Italy had insisted the Pinar was in Malta's search-and-rescue area, arguing that Malta should have accepted the migrants.

'Humanitarian' act

But Tonio Borg, Malta's foreign minister, told Al Jazeera that international law "provides that Malta co-ordinates the search-and-rescue and then the migrants go to the country closest to which they were received".

"They were three times closer to [the Italian port of] Lampedusa than to Malta, so I cannot understand why authorities are saying we should have accepted these migrants," he said.

Italy finally said it would allow the migrants to land for "humanitarian reasons".

Antonio Cacciatore, from the Porto Empedocle port authority, said the migrants would be identified and moved to immigrant shelters elsewhere in Sicily.

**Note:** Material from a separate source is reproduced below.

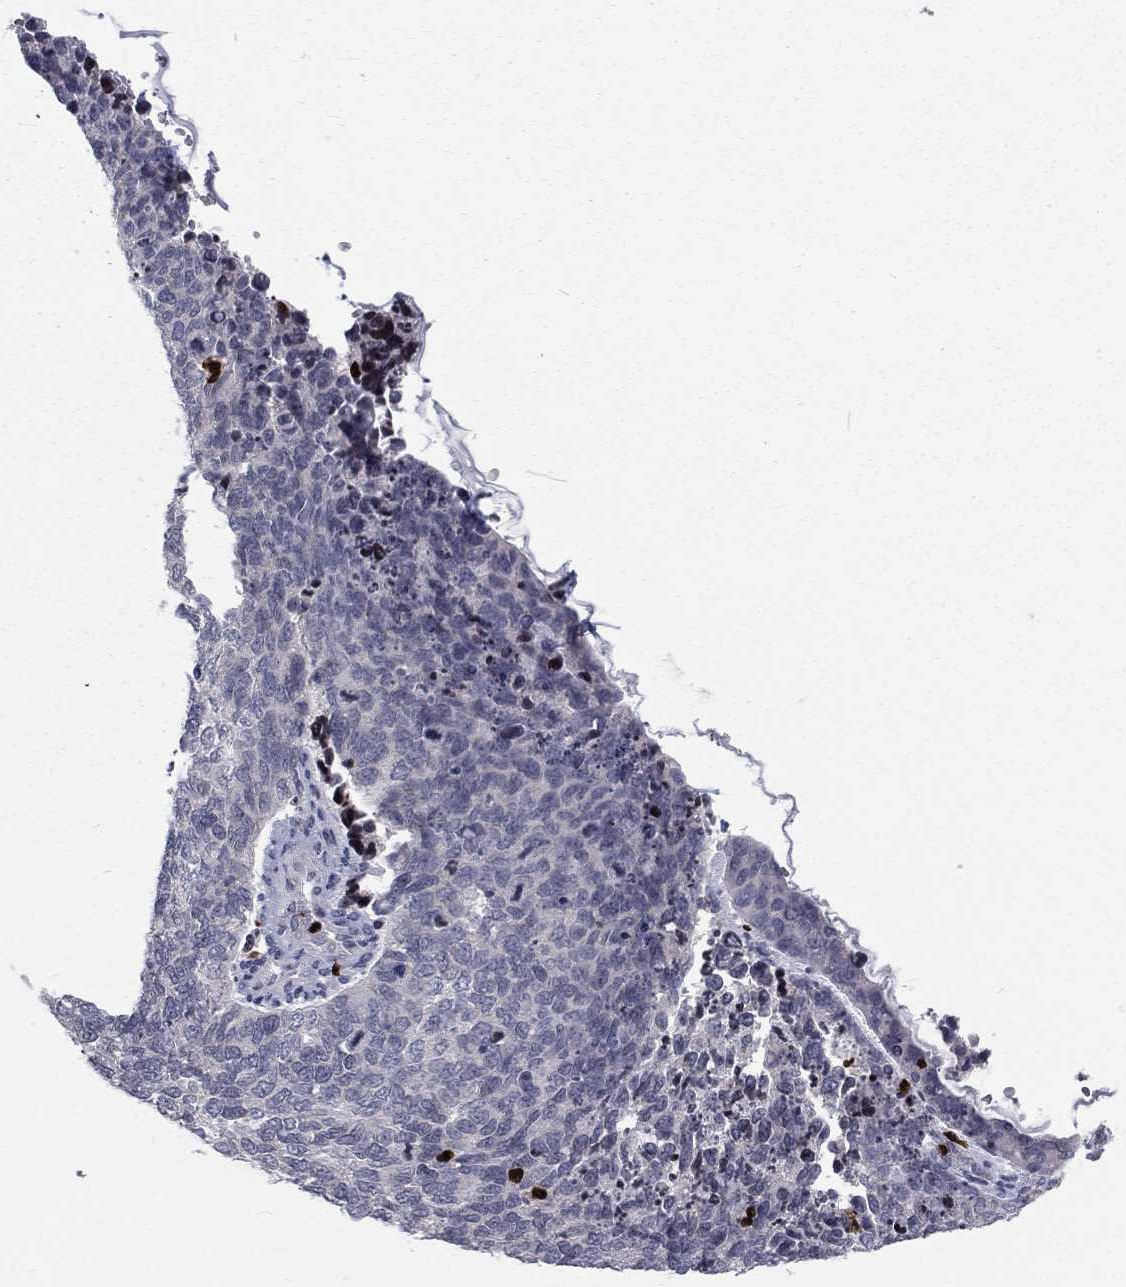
{"staining": {"intensity": "negative", "quantity": "none", "location": "none"}, "tissue": "cervical cancer", "cell_type": "Tumor cells", "image_type": "cancer", "snomed": [{"axis": "morphology", "description": "Squamous cell carcinoma, NOS"}, {"axis": "topography", "description": "Cervix"}], "caption": "Image shows no protein expression in tumor cells of cervical squamous cell carcinoma tissue.", "gene": "MNDA", "patient": {"sex": "female", "age": 63}}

Twenty of the migrants suffering health problems, including a pregnant woman, were evacuated to Lampedusa at the weekend and the remaining 120 taken to Porto Empedocle in Sicily on Monday.

Tens of thousands of migrants pay smugglers to help them reach Italian shores each year, but their boats often capsize or get stranded.

About 36,900 illegal migrants arrived in Italy by boat in 2008, a rise of 75 per cent.

Malta, which has a population of around 350,000, has also seen an an increase in illegal migration, with about 500 migrants arriving since the beginning of the year.

It says its migrant arrivals form a greater proportion of its population than in any other country and are straining its social structure.